The Foam Rolling Phenomenon
I like kicking. I like squatting, and cycling. In fact, I enjoy training... a lot. And sometimes, my body likes to tell me it's feeling stiff, and so of course the natural and common sense thing to do is stretch tight muscles. See my article The Routine of Stretching for thoughts on that specific topic... However, in more recent years, there's been fantastic mainstream exposure and explosion of foam rollers in the health and fitness industry, and banding of the term ‘myofascial release’. Athletes of all sports have been using them for years, and I personally relied on my foam roller, tennis and lacrosse balls to get me through hard weeks of training for tournaments, allowing my body to recover from session to session. I encourage foam roller use with most of my personal training clients. However, it's important to fully understand when and why we are rolling.
Bit Of (Basic) Science, And The Fact Our Bodies Are Masters Of Efficiency And Compensation.
Over time, muscles and fascia* develop adhesions and tight spots, which diminish the ability of our muscles fibres to glide over each other. Applying foam rolling techniques to these dysfunctional myofascial tissues can help to break down adhesions and increase blood flow to these areas, which in turn promotes removal of inflammation-causing toxins. This is much the same as the approach of manual massage and other soft tissue techniques.
(* I’ll talk about exactly what fascia is and does in a later article)
In a majority of cases, muscular tension, adhesions and trigger points develop because of inappropriate movement patterns that place stresses on our myofascial structures. Your body is a master at compensating and adapts to everyday living, but not necessarily always for the better. Because of these compensations and adaptation patterns, we feel the need to release tensions and make use of the foam roller.

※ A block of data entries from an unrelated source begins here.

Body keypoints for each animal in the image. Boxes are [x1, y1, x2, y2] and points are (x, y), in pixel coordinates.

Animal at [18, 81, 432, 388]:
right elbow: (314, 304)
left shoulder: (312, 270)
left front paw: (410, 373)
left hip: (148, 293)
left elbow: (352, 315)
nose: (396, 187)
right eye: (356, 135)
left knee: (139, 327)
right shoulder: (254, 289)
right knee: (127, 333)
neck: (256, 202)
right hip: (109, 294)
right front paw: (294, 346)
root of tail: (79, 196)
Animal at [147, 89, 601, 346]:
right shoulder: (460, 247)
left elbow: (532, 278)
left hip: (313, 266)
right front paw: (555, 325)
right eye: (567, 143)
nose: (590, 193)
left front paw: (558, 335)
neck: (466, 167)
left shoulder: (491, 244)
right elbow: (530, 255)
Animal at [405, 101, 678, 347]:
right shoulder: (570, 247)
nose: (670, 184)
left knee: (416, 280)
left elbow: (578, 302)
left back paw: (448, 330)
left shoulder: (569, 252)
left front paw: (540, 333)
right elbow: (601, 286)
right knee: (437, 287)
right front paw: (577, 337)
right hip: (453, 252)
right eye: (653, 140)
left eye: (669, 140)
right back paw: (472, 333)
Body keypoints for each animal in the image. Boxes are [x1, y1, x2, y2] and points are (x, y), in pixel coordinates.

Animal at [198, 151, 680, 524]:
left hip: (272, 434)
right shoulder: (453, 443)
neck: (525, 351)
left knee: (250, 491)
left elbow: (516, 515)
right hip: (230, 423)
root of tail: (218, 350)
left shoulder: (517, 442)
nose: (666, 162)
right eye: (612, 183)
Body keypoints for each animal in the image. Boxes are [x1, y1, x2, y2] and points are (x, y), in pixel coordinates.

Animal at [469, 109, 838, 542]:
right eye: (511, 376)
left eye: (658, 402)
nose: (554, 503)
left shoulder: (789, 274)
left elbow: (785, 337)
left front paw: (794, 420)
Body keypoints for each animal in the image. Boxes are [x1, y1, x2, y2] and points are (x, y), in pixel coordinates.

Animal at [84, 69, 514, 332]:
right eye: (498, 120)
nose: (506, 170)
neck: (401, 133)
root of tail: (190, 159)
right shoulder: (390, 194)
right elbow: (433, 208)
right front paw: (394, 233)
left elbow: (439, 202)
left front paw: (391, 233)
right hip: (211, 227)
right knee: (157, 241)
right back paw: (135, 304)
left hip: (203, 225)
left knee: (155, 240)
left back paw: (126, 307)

A couple of common, often encountered, examples:
1. A tight lower back, often the quadratus lumborum (QL), prevents excessive motion in the lumbar spine. If we release this, it could have serious consequences?
Foam rolling or massage may remove stiffness and provide muscular relief, but we may also have created the possibility of unwanted movement at the lumbar vertebrae, which can lead to injury during movements requiring lumbar spine and pelvic stabilisation – pretty much everything you do as a human being.
2. A common area of tightness is the ITB (Iliotibial Band) running down the lateral aspect of the thigh. Classically, most of us that use foam rollers will roll out this area.
The IT band is a fascial structure and essentially a long tendon. In the main, making a tendon overly lax is far from ideal as tendons are intended to provide a strong tensile structure for muscles to pull on. We certainly need to consider this when applying foam rolling to the ITB, as it can lead to hip or lower back issues. When I work with clients with hip or lower back issues, a majority of the ones that use foam rollers, roll out their ITBs. Coincidence?
So Let’s Go Back To Root Cause, Common Patterns and Treatment
Train of thought 1:
Most of our patterns of compensation occur in standing or seated positions, while foam rolling techniques are applied in prone, supine or side-lying position. From these positions, we do not have to resist gravitational forces, and arguably there is less need for muscular tension and the nervous system will behave differently from when required to respond to upright postures.
Based on the above, I would argue to make and affect true, meaningful and sustainable change we should attempt to replicate the demands placed on the nervous and proprioceptive systems i.e. build a programme of change that challenges you in these upright positions.
Train of thought 2:
Many people find themselves repeatedly foam rolling the same problem areas, time after time. Your unchanged training session, or programme, has not taught the neuro-musculoskeletal system anything new. Consequently, the same areas remain overworked, becoming repeatedly tight and sore.
I offer the fact foam rolling techniques alone do not change movement mechanics. Foam rolling can be powerful, in the same way as massage can, but it has to be used in combination with a programme of movement pattern training and re-training.
Conclusion and Training Tips
Try to include a programme of training with static and dynamic postural assessment to highlight dysfunctional movement patterns, and consider the role of foam rolling as part of the programme and how it can support movement-based corrective exercise.
If you’re an athlete with specific and repeated movement patterns, i.e. running, jumping, kicking and punching, then consider the integration of a complementary exercise programme that helps to address muscular and movement biases. This can help to increase efficacy of movement, reduce risk of injury and improve training effect and performance.
True and valuable functional movement training programmes should reflect the multiplanar and gravity-resisting nature of human movement. Foam rollers should therefore not be used in isolation but as a support tool to facilitate the end goal of healthy human movement.